■ **Required action**: Render the text lines of all the records below as a single numbered list, skipping any blank lines. Omit the pictures from the output.

■ **Data provided**:
----------

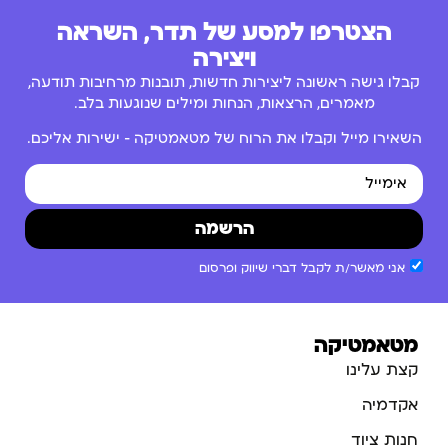
הצטרפו למסע של תדר, השראה
ויצירה
קבלו גישה ראשונה ליצירות חדשות, תובנות מרחיבות תודעה,
מאמרים, הרצאות, הנחות ומילים שנוגעות בלב.
השאירו מייל וקבלו את הרוח של מטאמטיקה – ישירות אליכם.
הרשמה
אני מאשר/ת לקבל דברי שיווק ופרסום
מטאמטיקה
קצת עלינו
אקדמיה
חנות ציוד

----------

■ **Reply to the exercise**:
1. הצטרפו למסע של תדר, השראה
2. ויצירה
3. קבלו גישה ראשונה ליצירות חדשות, תובנות מרחיבות תודעה,
4. מאמרים, הרצאות, הנחות ומילים שנוגעות בלב.
5. השאירו מייל וקבלו את הרוח של מטאמטיקה – ישירות אליכם.
6. הרשמה
7. אני מאשר/ת לקבל דברי שיווק ופרסום
8. מטאמטיקה
9. קצת עלינו
10. אקדמיה
11. חנות ציוד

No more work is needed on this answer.